[START OF Source passage]
Question

An object's two dimensional velocity is given by `v(t) = ( sqrt(t^2-1)-2t , t^2-5)`. What is the object's rate and direction of acceleration at `t=2`?

Answer 1

`|veca| ~~ 4.09"ms"^-2`
`theta ~~ 1.779"rad or "101.9^@`

Explanation:

Here we have velocity along `x` direction:

`v_x(t)=sqrt (t^2-1)-2t`

`:.` acceleration along `x` direction:

`a_x(t)=(dv_x)/(dt)=t/(sqrt (t^2-1))-2`

At `t=2s`:

`a_x(2"s")=(2/ sqrt3-2)"ms"^-2`

Similarly

`a_y(t)=2t`

At `t=2s`:

`a_y(2"s")=4"ms"^-2`

The acceleration vector at `t = 2`, is `veca = 2(sqrt3/3-1)hati+ 4hatj`

The acceleration is the magnitude of this vector:

`|veca| = sqrt((2(sqrt3/3-1))^2+4^2)`

`|veca| ~~ 4.09"ms"^-2`

The direction is:

`theta = tan^-1(4/(2(sqrt3/3-1)))+ pi`

Please notice that we have added `pi` because the vector points to the 2nd quadrant.
[END OF Source passage]
[START OF Material shown]
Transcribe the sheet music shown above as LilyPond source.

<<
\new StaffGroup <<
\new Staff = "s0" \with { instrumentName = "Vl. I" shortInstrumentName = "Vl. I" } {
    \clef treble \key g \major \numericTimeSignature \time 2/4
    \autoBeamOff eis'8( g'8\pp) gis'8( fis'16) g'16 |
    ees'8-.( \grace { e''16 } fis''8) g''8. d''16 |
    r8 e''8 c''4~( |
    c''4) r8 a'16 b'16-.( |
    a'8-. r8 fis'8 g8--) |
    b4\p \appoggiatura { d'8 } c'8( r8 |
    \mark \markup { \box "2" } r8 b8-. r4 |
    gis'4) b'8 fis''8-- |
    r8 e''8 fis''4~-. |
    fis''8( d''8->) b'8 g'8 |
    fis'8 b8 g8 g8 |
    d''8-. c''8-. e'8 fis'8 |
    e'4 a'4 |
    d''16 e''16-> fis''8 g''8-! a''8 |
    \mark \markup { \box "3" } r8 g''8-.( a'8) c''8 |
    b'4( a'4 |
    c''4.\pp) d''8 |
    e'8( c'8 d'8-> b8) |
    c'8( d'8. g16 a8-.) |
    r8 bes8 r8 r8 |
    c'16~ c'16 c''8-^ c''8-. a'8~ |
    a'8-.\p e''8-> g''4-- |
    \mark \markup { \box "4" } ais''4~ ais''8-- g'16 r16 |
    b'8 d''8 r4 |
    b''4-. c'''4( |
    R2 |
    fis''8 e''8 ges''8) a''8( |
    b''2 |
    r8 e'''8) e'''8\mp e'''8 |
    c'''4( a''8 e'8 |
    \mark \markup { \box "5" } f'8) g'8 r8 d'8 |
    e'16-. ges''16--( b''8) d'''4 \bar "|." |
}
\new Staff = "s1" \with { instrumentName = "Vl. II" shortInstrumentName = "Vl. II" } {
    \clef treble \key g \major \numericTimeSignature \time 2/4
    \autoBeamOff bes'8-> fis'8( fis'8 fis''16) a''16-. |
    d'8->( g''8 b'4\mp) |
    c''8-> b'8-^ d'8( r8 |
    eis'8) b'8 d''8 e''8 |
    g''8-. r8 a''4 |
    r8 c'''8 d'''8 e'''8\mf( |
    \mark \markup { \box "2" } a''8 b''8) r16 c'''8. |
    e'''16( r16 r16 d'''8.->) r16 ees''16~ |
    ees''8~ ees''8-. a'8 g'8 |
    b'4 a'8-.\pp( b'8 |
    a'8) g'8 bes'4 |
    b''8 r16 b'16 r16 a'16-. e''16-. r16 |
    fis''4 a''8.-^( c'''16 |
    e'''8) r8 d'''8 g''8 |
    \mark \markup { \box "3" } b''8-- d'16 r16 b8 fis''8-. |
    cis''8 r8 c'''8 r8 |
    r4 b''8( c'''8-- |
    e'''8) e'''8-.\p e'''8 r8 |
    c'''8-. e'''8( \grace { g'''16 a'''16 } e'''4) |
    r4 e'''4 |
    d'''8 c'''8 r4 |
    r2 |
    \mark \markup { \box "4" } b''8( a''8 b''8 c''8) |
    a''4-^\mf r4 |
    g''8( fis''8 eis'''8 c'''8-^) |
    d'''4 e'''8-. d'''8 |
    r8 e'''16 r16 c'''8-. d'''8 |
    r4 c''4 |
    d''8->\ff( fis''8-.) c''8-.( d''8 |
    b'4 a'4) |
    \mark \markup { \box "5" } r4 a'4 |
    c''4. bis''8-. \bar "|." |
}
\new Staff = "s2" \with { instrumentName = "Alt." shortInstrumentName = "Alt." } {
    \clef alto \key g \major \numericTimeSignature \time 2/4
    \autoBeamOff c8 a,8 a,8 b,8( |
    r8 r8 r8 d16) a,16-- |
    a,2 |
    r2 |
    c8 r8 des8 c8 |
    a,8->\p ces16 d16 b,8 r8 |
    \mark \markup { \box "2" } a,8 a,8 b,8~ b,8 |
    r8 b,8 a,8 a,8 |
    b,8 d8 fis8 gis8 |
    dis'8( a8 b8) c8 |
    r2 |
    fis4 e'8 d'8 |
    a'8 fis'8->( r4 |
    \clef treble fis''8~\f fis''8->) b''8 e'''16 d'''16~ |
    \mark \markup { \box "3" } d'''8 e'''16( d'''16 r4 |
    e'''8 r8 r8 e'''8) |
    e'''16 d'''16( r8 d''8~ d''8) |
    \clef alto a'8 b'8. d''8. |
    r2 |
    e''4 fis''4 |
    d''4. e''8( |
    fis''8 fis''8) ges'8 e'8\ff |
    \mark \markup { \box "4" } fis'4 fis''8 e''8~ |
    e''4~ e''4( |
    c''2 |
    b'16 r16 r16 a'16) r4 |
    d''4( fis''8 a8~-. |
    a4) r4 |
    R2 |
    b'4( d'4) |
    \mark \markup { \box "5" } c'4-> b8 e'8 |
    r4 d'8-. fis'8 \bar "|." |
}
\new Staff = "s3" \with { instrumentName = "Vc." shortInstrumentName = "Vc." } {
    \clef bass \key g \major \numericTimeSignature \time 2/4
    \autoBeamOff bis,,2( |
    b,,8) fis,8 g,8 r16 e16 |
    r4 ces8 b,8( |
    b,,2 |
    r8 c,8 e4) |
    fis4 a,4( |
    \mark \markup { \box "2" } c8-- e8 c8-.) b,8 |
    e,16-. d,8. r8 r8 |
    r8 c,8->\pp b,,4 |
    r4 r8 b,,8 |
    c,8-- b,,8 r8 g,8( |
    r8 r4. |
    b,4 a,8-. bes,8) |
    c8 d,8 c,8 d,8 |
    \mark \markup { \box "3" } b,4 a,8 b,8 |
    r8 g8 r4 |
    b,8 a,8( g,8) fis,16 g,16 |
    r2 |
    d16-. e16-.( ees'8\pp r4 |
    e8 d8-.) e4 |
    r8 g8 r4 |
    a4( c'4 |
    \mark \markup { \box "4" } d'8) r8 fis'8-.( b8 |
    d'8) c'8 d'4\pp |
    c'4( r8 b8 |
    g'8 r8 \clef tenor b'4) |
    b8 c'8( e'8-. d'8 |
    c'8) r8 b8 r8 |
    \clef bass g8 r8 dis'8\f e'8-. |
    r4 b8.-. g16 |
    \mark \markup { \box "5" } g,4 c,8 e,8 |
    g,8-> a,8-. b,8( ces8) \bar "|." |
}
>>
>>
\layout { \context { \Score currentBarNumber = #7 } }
[END OF Material shown]
Rewrite the paragraph beginning "Please notice that we have added" in the acceleration problem above as one shorter sentence that keeps its main point.

Pi was added because the vector points to the 2nd quadrant.